Top of Given entries

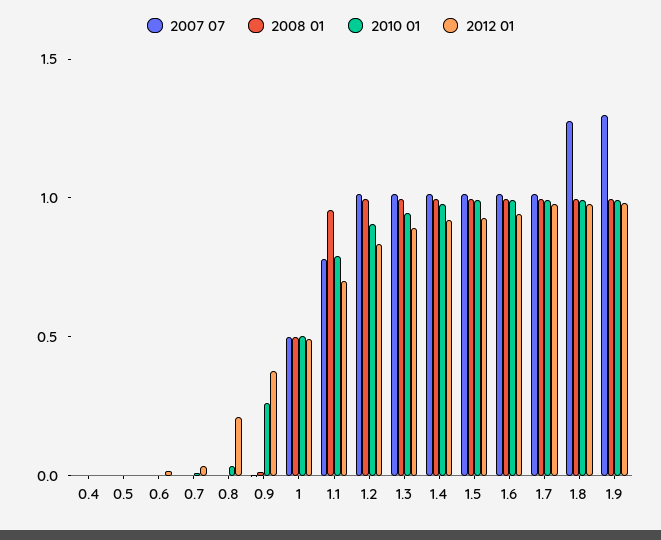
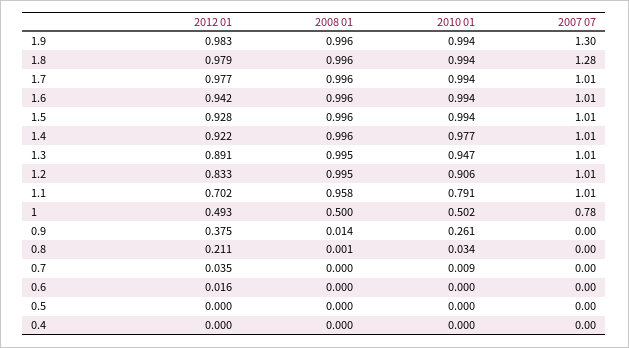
  {
    "2007 07": {
      "0.4": 0,
      "0.5": 0,
      "0.6": 0,
      "0.7": 0,
      "0.8": 0,
      "0.9": 0,
-     "1": 0.5,
+     "1": 0.78,
-     "1.1": 0.8,
+     "1.1": 1.01,
      "1.2": 1.01,
      "1.3": 1.01,
      "1.4": 1.01,
      "1.5": 1.01,
      "1.6": 1.01,
      "1.7": 1.01,
      "1.8": 1.28,
      "1.9": 1.3
    },
    "2008 01": {
      "0.4": 0,
      "0.5": 0,
      "0.6": 0,
      "0.7": 0,
      "0.8": 0.001,
      "0.9": 0.014,
      "1": 0.5,
      "1.1": 0.958,
      "1.2": 0.995,
      "1.3": 0.995,
      "1.4": 0.996,
      "1.5": 0.996,
      "1.6": 0.996,
      "1.7": 0.996,
      "1.8": 0.996,
      "1.9": 0.996
    },
    "2010 01": {
      "0.4": 0,
      "0.5": 0,
      "0.6": 0,
      "0.7": 0.009,
      "0.8": 0.034,
      "0.9": 0.261,
      "1": 0.502,
      "1.1": 0.791,
      "1.2": 0.906,
      "1.3": 0.947,
      "1.4": 0.977,
      "1.5": 0.994,
      "1.6": 0.994,
      "1.7": 0.994,
      "1.8": 0.994,
      "1.9": 0.994
    },
    "2012 01": {
      "0.4": 0,
      "0.5": 0,
      "0.6": 0.016,
      "0.7": 0.035,
      "0.8": 0.211,
      "0.9": 0.375,
      "1": 0.493,
      "1.1": 0.702,
      "1.2": 0.833,
      "1.3": 0.891,
      "1.4": 0.922,
      "1.5": 0.928,
      "1.6": 0.942,
      "1.7": 0.977,
      "1.8": 0.979,
      "1.9": 0.983
    }
  }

Bottom of Given entries

What is required. Without the pictures, please output every record exactly.

Output for this task.
  {
    "2007 07": {
      "0.4": 0,
      "0.5": 0,
      "0.6": 0,
      "0.7": 0,
      "0.8": 0,
      "0.9": 0,
-     "1": 0.5,
+     "1": 0.78,
-     "1.1": 0.8,
+     "1.1": 1.01,
      "1.2": 1.01,
      "1.3": 1.01,
      "1.4": 1.01,
      "1.5": 1.01,
      "1.6": 1.01,
      "1.7": 1.01,
      "1.8": 1.28,
      "1.9": 1.3
    },
    "2008 01": {
      "0.4": 0,
      "0.5": 0,
      "0.6": 0,
      "0.7": 0,
      "0.8": 0.001,
      "0.9": 0.014,
      "1": 0.5,
      "1.1": 0.958,
      "1.2": 0.995,
      "1.3": 0.995,
      "1.4": 0.996,
      "1.5": 0.996,
      "1.6": 0.996,
      "1.7": 0.996,
      "1.8": 0.996,
      "1.9": 0.996
    },
    "2010 01": {
      "0.4": 0,
      "0.5": 0,
      "0.6": 0,
      "0.7": 0.009,
      "0.8": 0.034,
      "0.9": 0.261,
      "1": 0.502,
      "1.1": 0.791,
      "1.2": 0.906,
      "1.3": 0.947,
      "1.4": 0.977,
      "1.5": 0.994,
      "1.6": 0.994,
      "1.7": 0.994,
      "1.8": 0.994,
      "1.9": 0.994
    },
    "2012 01": {
      "0.4": 0,
      "0.5": 0,
      "0.6": 0.016,
      "0.7": 0.035,
      "0.8": 0.211,
      "0.9": 0.375,
      "1": 0.493,
      "1.1": 0.702,
      "1.2": 0.833,
      "1.3": 0.891,
      "1.4": 0.922,
      "1.5": 0.928,
      "1.6": 0.942,
      "1.7": 0.977,
      "1.8": 0.979,
      "1.9": 0.983
    }
  }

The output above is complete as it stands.